Rebecca Breslin, de Melton Mowbray, Leicestershire, Reino Unido, tinha apenas 34 anos, estava em forma e era saudável quando acordou em março de 2012 a sentir uma pressão no peito e com dificuldade em respirar. Quando voltou a acordar tinha uma dor intensa no braço esquerdo que chegava ao maxilar. Como Rebecca fazia testes clínicos para medicamentos para o coração, reconheceu estes sinais de ataque cardíaco. Mas porque é que aquilo lhe estava a acontecer?

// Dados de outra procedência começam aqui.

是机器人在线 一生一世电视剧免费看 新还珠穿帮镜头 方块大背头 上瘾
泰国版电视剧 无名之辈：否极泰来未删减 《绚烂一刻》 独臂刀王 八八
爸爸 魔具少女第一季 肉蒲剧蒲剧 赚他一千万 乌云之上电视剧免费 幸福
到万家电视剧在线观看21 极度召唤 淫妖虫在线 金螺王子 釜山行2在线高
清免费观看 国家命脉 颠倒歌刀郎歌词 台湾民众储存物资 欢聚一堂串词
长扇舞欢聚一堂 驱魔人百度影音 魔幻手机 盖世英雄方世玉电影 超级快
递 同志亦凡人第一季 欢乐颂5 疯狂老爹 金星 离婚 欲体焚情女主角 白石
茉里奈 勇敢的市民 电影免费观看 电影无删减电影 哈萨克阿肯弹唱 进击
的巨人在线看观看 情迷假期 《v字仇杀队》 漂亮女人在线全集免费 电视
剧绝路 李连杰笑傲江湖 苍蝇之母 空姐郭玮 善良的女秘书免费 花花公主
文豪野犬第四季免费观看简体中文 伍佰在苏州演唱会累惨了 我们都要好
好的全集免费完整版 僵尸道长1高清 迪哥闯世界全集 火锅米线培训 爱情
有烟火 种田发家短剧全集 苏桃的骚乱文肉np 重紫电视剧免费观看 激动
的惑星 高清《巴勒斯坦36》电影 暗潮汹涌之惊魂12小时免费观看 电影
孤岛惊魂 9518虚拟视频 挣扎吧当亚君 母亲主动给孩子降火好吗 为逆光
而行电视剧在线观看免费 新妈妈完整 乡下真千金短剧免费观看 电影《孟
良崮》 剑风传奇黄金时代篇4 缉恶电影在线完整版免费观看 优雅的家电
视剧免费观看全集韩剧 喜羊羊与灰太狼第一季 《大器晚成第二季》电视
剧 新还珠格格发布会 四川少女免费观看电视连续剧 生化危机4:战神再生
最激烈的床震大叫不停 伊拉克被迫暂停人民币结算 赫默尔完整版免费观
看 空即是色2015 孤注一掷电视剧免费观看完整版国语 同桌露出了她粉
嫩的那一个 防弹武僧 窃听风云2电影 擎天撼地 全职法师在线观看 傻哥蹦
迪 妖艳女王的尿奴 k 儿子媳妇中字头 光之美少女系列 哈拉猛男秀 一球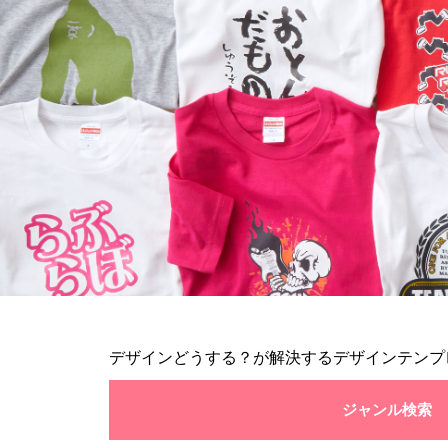
デザインどうする？が解決するデザインテンプ
ジャンル検索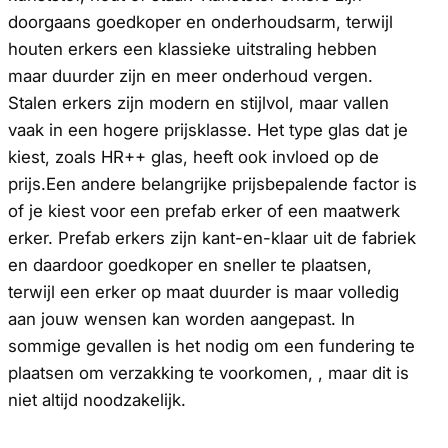
doorgaans goedkoper en onderhoudsarm, terwijl
houten erkers een klassieke uitstraling hebben
maar duurder zijn en meer onderhoud vergen.
Stalen erkers zijn modern en stijlvol, maar vallen
vaak in een hogere prijsklasse. Het type glas dat je
kiest, zoals HR++ glas, heeft ook invloed op de
prijs.Een andere belangrijke prijsbepalende factor is
of je kiest voor een prefab erker of een maatwerk
erker. Prefab erkers zijn kant-en-klaar uit de fabriek
en daardoor goedkoper en sneller te plaatsen,
terwijl een erker op maat duurder is maar volledig
aan jouw wensen kan worden aangepast. In
sommige gevallen is het nodig om een fundering te
plaatsen om verzakking te voorkomen, , maar dit is
niet altijd noodzakelijk.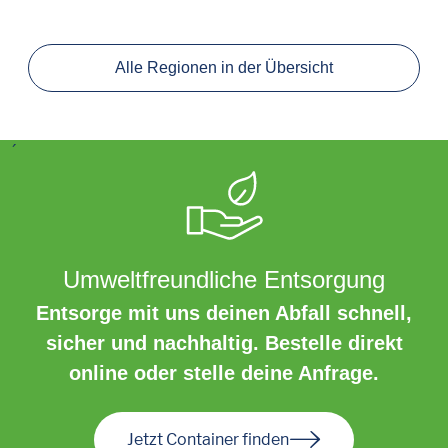
Alle Regionen in der Übersicht
´
Umweltfreundliche Entsorgung
Entsorge mit uns deinen Abfall schnell,
sicher und nachhaltig. Bestelle direkt
online oder stelle deine Anfrage.
Jetzt Container finden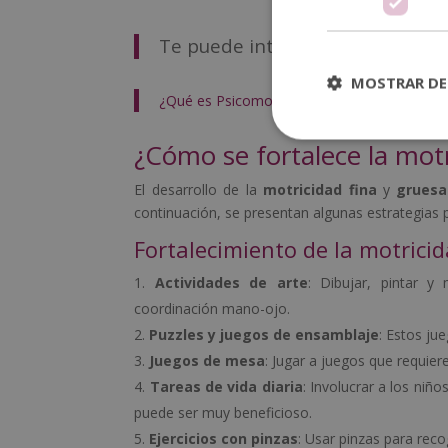
Te puede interesar:
MOSTRAR DE
¿Qué es Psicomotricidad y Cómo Contribuye a
¿Cómo se fortalece la motr
El desarrollo de la
motricidad fina
y
gruesa
continuación, se presentan algunas estrategias 
Fortalecimiento de la motricid
Actividades de arte
: Dibujar, pintar y
coordinación mano-ojo.
Puzzles y juegos de ensamblaje
: Estos ju
Juegos de mesa
: Jugar a juegos que requier
Tareas de vida diaria
: Involucrar a los niñ
puede ser muy beneficioso.
Ejercicios con pinzas
: Usar pinzas para rec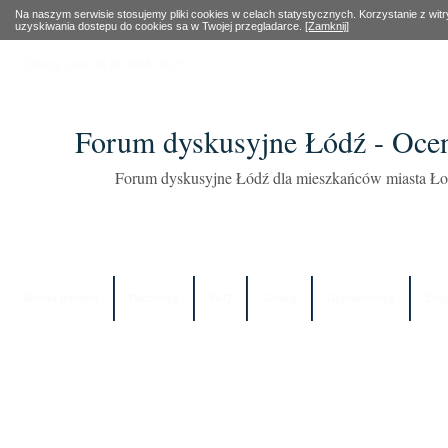
Na naszym serwisie stosujemy pliki cookies w celach statystycznych. Korzystanie z wi
uzyskiwania dostepu do cookies sa w Twojej przegladarce.
[Zamknij]
Obecny czas: 06 Sie 2026, 19:27
Forum dyskusyjne Łódź - Oce
Forum dyskusyjne Łódź dla mieszkańców miasta Łod
Strona główna
Partnerzy
FAQ
Szukaj
Użytkownicy
Zes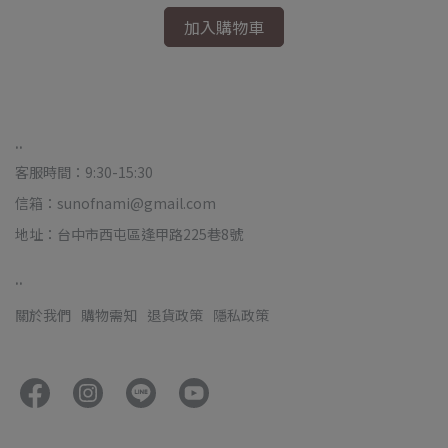
加入購物車
..
客服時間：9:30-15:30
信箱：sunofnami@gmail.com
地址：台中市西屯區逢甲路225巷8號
..
關於我們
購物需知
退貨政策
隱私政策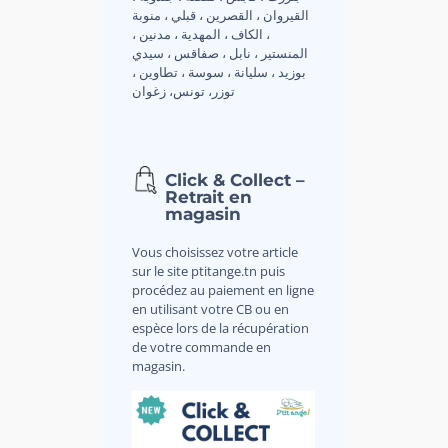
القيروان ، القصرين ، قبلي ، منوبة
، الكاف ، المهدية ، مدنين ،
المنستير ، نابل ، صفاقس ، سيدي
بوزيد ، سليانة ، سوسة ، تطاوين ،
توزر، تونس، زغوان
Click & Collect –
Retrait en
magasin
Vous choisissez votre article
sur le site ptitange.tn puis
procédez au paiement en ligne
en utilisant votre CB ou en
espèce lors de la récupération
de votre commande en
magasin.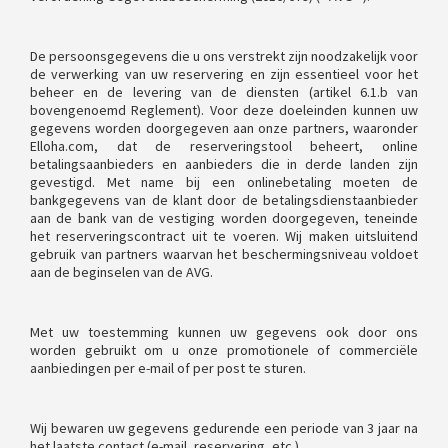
De persoonsgegevens die u ons verstrekt zijn noodzakelijk voor
de verwerking van uw reservering en zijn essentieel voor het
beheer en de levering van de diensten (artikel 6.1.b van
bovengenoemd Reglement). Voor deze doeleinden kunnen uw
gegevens worden doorgegeven aan onze partners, waaronder
Elloha.com, dat de reserveringstool beheert, online
betalingsaanbieders en aanbieders die in derde landen zijn
gevestigd. Met name bij een onlinebetaling moeten de
bankgegevens van de klant door de betalingsdienstaanbieder
aan de bank van de vestiging worden doorgegeven, teneinde
het reserveringscontract uit te voeren. Wij maken uitsluitend
gebruik van partners waarvan het beschermingsniveau voldoet
aan de beginselen van de AVG.
Met uw toestemming kunnen uw gegevens ook door ons
worden gebruikt om u onze promotionele of commerciële
aanbiedingen per e-mail of per post te sturen.
Wij bewaren uw gegevens gedurende een periode van 3 jaar na
het laatste contact (e-mail, reservering, etc.).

Levada para o hospital, acabou por ser diagnosticada com uma «dissecção espontânea da artéria coronária», ou DEAC, em que uma fissura ou inchaço de uma das artérias coronárias corta o fluxo sanguíneo. Rebecca passou 18 dias no hospital até a sua saúde estabilizar. Ao ter alta do hospital, Rebecca foi integrada num programa de reabilitação cardíaca. «Dou graças por ter estado num bom hospital que oferecia esse serviço. O importante era não pegar em nada pesado, e ir com calma, mas voltar a fazer exercício começando por caminhar», diz Rebecca. «A minha recuperação tem sido mesmo boa. Tenho tido muita sorte. Não voltei a ter problemas desde então.» Agora está a ajudar pacientes de DEAC a entrarem num estudo sobre a doença.
Setenta por cento dos doentes de DEAC são mulheres, apenas 30 por cento são homens, e a doença normalmente ocorre entre os 30 e os 40 anos. O Dr. David Adlam, da Unidade de Pesquisa Cardiovascular Biomédica de Leicester, no Reino Unido, lidera o braço europeu da investigação, em concertação com um estudo semelhante na América do Norte, na Clínica Mayo. «Penso que muitas mulheres e homens com DEAC passam despercebidos», diz o Dr. Adlam. «Só agora começamos a ter as novas tecnologias como a Tomografia de Coerência Ótica, uma ferramenta de criação de imagens de alta resolução que pode recolher imagens mais detalhadas dentro das artérias e visualizar a doença.»
❤ FACTO 7: Acredite nos seus sintomas e seja a sua própria defensora.
Apesar de o conhecimento sobre os ataques de coração nas mulheres ter melhorado imenso na última década, tanto a professora Swahn como a Dr.ª Maas afirmam que é necessária mais investigação, são precisas mais voluntárias para pesquisas de investigação e as mulheres precisam de levar os seus riscos e quaisquer sintomas a sério. Mesmo as mais de 75 por cento das mulheres que têm o conhecido sintoma da dor no peito o desvalorizam porque presumem que não pode ser um ataque cardíaco, diz a professora Swahn.
«Cada uma tem de ser a sua melhor defensora», apela a Dr.ª Maas, enquanto a professora Swahn sublinha: «Tem de acreditar nos seus sintomas, e fazer os outros também acreditarem neles.»